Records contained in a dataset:
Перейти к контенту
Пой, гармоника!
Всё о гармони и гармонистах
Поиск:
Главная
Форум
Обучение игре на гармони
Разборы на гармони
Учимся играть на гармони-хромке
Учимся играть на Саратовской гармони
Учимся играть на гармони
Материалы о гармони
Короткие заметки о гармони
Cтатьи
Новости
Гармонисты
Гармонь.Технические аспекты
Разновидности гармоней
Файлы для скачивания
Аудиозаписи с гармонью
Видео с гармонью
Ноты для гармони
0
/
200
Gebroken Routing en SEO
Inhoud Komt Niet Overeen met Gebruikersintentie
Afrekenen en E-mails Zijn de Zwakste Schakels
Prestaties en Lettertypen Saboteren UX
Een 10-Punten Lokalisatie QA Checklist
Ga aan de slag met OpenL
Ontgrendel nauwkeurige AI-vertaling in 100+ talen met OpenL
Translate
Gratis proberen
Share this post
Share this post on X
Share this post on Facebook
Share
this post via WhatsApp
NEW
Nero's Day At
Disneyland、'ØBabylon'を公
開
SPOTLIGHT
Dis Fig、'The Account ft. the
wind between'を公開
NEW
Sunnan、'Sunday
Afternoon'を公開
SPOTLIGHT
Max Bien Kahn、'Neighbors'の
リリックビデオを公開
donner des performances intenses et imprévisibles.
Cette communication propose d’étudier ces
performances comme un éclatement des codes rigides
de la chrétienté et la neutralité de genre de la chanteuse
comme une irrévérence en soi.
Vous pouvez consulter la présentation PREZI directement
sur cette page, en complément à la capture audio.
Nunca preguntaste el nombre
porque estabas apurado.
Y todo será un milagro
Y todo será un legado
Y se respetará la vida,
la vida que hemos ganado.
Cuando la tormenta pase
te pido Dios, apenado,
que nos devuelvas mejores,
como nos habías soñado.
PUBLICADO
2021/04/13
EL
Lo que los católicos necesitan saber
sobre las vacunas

◆ TASK REQUIREMENTS ◆
What you give back should be exactly the lines of the entries above from the one containing "Y todo será un milagro" to the end, and nothing more.

◆ TASK ANSWER ◆
Y todo será un milagro
Y todo será un legado
Y se respetará la vida,
la vida que hemos ganado.
Cuando la tormenta pase
te pido Dios, apenado,
que nos devuelvas mejores,
como nos habías soñado.
PUBLICADO
2021/04/13
EL
Lo que los católicos necesitan saber
sobre las vacunas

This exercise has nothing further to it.